(Bloomberg News) Investors in three of the biggest Dow Jones Industrial Average stocks were whipsawed by price swings that repeated every hour yesterday, fueling speculation the moves were a consequence of computerized trading.

Shares of International Business Machines Corp., McDonald's Corp. and Coca-Cola Co. swung between successive lows and highs in intervals that began near the top and bottom of each hour, data compiled by Bloomberg show. While only IBM finished more than 1 percent higher, the intraday patterns weren't accompanied by any breaking news in the three companies where $3.42 billion worth of shares changed hands.

Regulators have increased scrutiny of computerized strategies that rose to prominence in the U.S. after more than a decade of market structure reform. The Securities and Exchange Commission and Commodity Futures Trading Commission blamed a broker's algorithm for setting into motion the events that caused the May 2010 market crash that briefly erased $862 billion from U.S. equities in less than 20 minutes.

"Somebody probably has software that's running an algorithm that's either selling in 30-minute intervals or buying," Bruce W. Weber, dean of the Alfred Lerner College of Business and Economics at the University of Delaware, said in a telephone interview. "For the market value of Coke to be going up and down in this way, oscillating every hour, is a pretty disconcerting observation. This is not going to raise investors' confidence in the mechanics of our market."

Value Traded

John Nester, a spokesman for the SEC, declined to comment on the trading, as did Kent Landers, a spokesman for Coca-Cola. Vineeta Durani of IBM didn't return a call and e-mail requesting comment. McDonald's didn't immediately make a representative available for comment.

"We're not aware of any issues," said Rich Adamonis, a spokesman for the New York Stock Exchange, where the companies are listed. "Nor were there any circuit breakers or other halts applied to those stocks. We didn't receive any complaints in our market. Everything was fine."
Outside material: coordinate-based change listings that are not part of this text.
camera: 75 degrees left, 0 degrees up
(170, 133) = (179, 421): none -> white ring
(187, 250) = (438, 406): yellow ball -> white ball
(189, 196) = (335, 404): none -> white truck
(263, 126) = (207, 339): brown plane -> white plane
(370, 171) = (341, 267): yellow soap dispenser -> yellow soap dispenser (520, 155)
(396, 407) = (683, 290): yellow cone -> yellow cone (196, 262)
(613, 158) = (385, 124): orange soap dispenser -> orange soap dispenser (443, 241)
IBM fell 0.9 percent to $193.40 at 1:08 p.m. in New York today, while McDonald's slipped 1.2 percent to $91.62. Coca-Cola lost 0.8 percent to $76.91.

Trading Tools

Algorithms are trading strategies that break larger buy or sell orders into smaller pieces over a specified period of time such as an hour or day. Traders at fund managers or brokers use the automated strategies to mute price impact and mask activity as they try to scoop up visible and hidden orders spread across exchanges and alternative venues such as dark pools.

A volume-weighted average price, or VWAP, strategy seeks to buy or sell stock over a certain period, weighted for the number of shares traded at different levels. A time-weighted average price algorithm tries to buy or sell over a set amount of time. More aggressive and tailored algorithms exist to fine-tune the behavior based on market conditions such as volume, volatility or the price movements of indexes.

Together, the three companies represented 14 percent of the value of trading in Dow stocks yesterday. IBM, which reported results July 18, made up 8.1 percent, with $2.03 billion changing hands, more than every stock in the index except Pfizer Inc., the data show. Yesterday had the highest value traded for the three stocks since March 16, when $3.52 billion changed hands, and it is almost twice the 2012 average of $1.96 billion.